* Task directions
Copy out the listing below word for word, starting at its first line and ending with the line that contains "family: Helicidae".

───── Provided entries ─────

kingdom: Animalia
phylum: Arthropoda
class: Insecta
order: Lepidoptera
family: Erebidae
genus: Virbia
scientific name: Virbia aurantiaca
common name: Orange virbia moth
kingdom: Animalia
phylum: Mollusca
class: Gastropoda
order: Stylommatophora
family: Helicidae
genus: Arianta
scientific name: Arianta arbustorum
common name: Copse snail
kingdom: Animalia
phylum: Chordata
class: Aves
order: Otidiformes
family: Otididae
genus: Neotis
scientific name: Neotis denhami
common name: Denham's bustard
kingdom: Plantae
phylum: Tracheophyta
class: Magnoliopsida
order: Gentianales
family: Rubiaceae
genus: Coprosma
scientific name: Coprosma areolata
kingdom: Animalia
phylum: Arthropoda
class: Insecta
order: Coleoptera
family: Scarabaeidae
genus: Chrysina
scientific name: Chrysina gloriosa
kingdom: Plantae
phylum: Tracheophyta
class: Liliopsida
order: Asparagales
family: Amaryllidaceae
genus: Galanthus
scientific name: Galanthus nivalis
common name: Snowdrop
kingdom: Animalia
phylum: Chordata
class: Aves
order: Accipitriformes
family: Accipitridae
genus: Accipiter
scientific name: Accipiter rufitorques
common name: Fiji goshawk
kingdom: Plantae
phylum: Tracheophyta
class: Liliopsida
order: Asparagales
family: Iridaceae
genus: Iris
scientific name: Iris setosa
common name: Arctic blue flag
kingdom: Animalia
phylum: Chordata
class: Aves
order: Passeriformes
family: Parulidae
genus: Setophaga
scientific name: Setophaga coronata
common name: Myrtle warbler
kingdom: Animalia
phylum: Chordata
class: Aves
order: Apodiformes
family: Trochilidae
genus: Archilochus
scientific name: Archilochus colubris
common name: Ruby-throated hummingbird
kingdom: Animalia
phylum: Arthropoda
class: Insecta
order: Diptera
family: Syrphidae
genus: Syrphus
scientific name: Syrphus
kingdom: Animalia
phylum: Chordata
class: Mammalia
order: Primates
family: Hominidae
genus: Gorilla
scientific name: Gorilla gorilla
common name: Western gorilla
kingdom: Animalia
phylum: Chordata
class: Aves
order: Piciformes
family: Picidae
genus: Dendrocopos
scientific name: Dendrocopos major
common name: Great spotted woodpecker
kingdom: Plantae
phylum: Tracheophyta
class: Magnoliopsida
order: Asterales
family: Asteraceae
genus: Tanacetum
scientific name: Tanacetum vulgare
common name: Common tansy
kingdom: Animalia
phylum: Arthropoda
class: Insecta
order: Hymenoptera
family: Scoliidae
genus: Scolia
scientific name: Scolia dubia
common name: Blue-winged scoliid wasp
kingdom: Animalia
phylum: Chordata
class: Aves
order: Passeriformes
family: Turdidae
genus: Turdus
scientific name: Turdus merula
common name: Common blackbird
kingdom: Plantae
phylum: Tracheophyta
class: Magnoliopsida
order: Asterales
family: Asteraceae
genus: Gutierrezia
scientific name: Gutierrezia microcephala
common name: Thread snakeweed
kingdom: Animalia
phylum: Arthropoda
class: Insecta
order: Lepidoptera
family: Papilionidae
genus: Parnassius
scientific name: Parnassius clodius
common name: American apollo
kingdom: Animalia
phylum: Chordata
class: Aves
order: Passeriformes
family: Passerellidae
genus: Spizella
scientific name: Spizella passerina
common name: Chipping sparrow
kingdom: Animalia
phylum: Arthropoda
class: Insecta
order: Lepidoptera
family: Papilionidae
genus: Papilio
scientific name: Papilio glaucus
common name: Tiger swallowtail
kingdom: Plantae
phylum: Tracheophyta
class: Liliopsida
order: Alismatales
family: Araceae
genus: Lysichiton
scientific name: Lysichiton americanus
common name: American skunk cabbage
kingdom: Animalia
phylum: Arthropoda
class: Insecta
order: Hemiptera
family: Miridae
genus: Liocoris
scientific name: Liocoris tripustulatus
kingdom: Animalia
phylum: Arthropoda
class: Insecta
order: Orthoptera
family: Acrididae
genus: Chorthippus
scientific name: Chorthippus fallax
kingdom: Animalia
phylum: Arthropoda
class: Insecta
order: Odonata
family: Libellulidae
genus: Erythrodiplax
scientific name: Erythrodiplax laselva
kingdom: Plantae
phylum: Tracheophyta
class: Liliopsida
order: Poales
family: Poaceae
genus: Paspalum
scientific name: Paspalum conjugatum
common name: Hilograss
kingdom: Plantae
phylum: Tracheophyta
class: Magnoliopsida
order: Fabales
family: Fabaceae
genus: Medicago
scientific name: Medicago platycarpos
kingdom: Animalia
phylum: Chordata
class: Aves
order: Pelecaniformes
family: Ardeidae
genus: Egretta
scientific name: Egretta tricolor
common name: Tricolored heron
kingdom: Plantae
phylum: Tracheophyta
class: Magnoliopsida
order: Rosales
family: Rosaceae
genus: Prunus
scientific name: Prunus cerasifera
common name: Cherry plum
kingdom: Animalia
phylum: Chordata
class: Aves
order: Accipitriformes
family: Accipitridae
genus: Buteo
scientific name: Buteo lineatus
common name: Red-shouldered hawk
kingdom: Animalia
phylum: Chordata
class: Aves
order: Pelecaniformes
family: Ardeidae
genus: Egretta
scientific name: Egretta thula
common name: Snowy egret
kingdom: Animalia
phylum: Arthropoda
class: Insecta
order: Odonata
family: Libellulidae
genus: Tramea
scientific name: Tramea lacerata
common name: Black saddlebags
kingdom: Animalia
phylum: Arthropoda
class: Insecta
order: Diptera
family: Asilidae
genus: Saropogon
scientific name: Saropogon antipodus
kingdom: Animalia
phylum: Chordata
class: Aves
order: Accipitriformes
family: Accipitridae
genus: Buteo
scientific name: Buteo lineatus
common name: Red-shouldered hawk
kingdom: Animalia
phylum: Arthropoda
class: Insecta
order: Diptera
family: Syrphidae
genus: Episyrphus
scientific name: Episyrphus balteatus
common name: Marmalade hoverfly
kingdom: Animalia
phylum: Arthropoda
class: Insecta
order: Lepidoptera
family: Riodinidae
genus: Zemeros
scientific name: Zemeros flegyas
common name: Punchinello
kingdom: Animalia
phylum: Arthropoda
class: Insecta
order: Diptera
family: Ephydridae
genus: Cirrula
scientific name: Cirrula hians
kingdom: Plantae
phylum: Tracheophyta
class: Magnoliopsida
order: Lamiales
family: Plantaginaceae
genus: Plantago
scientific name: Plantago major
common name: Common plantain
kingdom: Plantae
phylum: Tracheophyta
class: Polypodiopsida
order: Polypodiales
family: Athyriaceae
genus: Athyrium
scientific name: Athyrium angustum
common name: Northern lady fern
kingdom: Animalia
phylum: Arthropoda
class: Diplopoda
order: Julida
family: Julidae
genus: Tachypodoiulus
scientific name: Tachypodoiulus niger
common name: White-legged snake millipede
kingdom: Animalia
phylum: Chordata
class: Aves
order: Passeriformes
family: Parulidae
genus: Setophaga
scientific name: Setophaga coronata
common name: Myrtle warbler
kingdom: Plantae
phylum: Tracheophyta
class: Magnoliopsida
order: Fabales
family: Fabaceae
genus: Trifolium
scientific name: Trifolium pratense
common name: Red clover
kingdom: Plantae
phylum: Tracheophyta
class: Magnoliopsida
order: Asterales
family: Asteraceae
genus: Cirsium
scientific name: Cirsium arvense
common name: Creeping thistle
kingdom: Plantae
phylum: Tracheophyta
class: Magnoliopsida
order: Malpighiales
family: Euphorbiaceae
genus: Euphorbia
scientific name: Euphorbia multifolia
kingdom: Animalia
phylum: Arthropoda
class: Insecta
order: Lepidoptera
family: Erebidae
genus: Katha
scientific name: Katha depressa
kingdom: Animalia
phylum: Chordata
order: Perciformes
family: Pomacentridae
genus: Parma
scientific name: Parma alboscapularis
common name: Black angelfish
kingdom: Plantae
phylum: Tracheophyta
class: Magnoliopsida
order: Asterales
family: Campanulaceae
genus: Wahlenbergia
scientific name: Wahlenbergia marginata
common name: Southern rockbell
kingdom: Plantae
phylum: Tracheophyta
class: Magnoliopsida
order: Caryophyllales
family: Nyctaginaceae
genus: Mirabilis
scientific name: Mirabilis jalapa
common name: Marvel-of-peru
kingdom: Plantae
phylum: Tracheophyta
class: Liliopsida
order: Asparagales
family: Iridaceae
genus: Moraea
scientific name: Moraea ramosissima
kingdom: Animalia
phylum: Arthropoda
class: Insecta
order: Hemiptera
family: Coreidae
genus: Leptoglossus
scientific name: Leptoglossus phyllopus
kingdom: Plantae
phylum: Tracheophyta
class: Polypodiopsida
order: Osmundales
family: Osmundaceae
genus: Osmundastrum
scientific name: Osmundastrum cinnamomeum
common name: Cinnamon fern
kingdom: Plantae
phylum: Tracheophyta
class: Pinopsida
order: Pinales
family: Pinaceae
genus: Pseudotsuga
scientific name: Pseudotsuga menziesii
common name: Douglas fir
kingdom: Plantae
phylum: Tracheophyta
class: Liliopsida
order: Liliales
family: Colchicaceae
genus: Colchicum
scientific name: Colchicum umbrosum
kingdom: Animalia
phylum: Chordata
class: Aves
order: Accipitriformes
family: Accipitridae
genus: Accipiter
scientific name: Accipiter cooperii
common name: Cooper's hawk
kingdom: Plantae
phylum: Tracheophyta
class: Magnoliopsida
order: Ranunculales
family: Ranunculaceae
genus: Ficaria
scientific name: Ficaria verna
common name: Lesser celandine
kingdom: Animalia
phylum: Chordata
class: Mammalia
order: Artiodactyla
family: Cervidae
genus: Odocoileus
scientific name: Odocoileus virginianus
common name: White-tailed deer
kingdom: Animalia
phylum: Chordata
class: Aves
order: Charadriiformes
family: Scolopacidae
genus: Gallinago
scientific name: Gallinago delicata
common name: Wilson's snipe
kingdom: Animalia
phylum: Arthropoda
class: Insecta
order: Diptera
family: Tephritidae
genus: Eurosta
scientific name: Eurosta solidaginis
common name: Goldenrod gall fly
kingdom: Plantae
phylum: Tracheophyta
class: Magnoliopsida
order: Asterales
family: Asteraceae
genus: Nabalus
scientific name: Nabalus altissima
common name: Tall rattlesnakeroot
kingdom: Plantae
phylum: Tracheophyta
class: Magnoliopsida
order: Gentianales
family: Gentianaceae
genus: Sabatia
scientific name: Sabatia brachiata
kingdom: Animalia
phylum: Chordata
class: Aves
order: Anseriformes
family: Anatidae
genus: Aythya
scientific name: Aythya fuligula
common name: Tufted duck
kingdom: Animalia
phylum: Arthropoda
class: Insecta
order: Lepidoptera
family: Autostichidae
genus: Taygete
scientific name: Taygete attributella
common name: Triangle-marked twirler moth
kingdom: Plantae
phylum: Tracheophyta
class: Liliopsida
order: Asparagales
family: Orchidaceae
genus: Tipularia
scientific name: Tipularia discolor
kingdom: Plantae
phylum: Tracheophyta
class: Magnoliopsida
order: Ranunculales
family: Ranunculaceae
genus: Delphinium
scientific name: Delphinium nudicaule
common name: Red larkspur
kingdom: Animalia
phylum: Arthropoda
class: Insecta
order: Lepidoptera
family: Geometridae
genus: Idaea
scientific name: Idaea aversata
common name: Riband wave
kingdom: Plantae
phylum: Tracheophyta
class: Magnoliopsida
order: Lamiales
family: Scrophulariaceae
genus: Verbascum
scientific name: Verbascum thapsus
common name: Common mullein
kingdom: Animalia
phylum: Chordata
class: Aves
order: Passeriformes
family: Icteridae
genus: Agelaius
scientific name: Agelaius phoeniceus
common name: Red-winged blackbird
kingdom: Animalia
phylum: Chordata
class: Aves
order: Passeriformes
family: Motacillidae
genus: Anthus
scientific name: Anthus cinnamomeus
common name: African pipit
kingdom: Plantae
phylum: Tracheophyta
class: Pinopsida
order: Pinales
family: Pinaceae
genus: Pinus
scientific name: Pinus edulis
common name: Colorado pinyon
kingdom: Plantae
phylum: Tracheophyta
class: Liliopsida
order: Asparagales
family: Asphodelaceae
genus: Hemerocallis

─────

* Answer to this problem
kingdom: Animalia
phylum: Arthropoda
class: Insecta
order: Lepidoptera
family: Erebidae
genus: Virbia
scientific name: Virbia aurantiaca
common name: Orange virbia moth
kingdom: Animalia
phylum: Mollusca
class: Gastropoda
order: Stylommatophora
family: Helicidae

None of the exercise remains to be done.